Graphical conditional generative modeling for digital twin modeling

2026-06-15Computational Engineering, Finance, and Science

Computational Engineering, Finance, and ScienceMachine Learning
AI summary

The authors tackle the problem of overly complex digital twin models by creating simpler, yet still accurate, models that only use important variables. Their method finds these key variables by looking at how all parts of the target's behavior change, not just the average. They combine techniques that model full distributions with tools that identify and remove unimportant inputs. This results in clear, manageable models that work well in different scenarios, like control systems and economic data.

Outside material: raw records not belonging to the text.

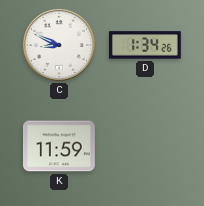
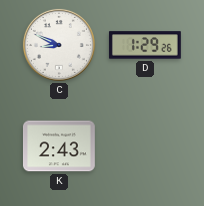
D: 1:34 -> 1:29
K: 11:59 -> 2:43
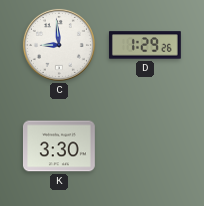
C: 8:49 -> 8:59
K: 2:43 -> 3:30
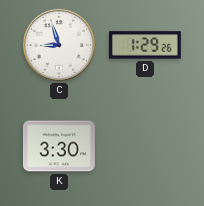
C: 8:59 -> 8:57
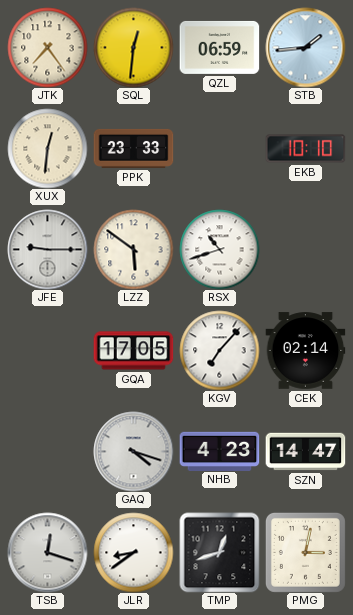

digital twinstochastic surrogate modelconditional generative modelingGaussian processkernel mode decompositionMarkov decision processvariable selectionmodel complexitycontrol systemsreinforcement learning
Authors
Zongren Zou, Théo Bourdais, Ricardo Baptista, Houman Owhadi
Abstract
Digital twin modeling, including control and data assimilation under model uncertainty, often faces an open-ended fidelity problem: adding variables, data streams, and time scales can indefinitely increase model complexity, ultimately producing systems that are difficult to maintain, validate, interpret, and use for stress or safety testing. As an alternative, one can seek parsimonious stochastic surrogate models built only on the variables needed to describe the relevant quantities of interest. We introduce a framework for discovering such variables from observational data by identifying which candidate inputs influence the full conditional law of a target quantity, rather than only its conditional mean. This distinction is essential in stochastic, coarse-grained, or partially observed systems, where dependencies may appear through changes in variability, tail behavior, multimodality, or uncertainty rather than through deterministic functional relationships. The framework couples conditional generative modeling, which learns the conditional distribution of the target given candidate inputs, with Gaussian-process-based analysis of variance (through kernel mode decomposition), which enables iterative pruning of non-influential inputs and interpretable structure discovery. In control settings, the resulting surrogate can be interpreted as a learned Markov decision process: the method identifies not only a transition model, but also the state, action, and memory variables needed to make the learned dynamics effectively Markovian. Across examples involving stochastic dynamical systems, missing variables, PDE control, reinforcement learning, and economic data, the discovered structures yield interpretable stochastic surrogates whose downstream performance is comparable to models trained on the full variable set.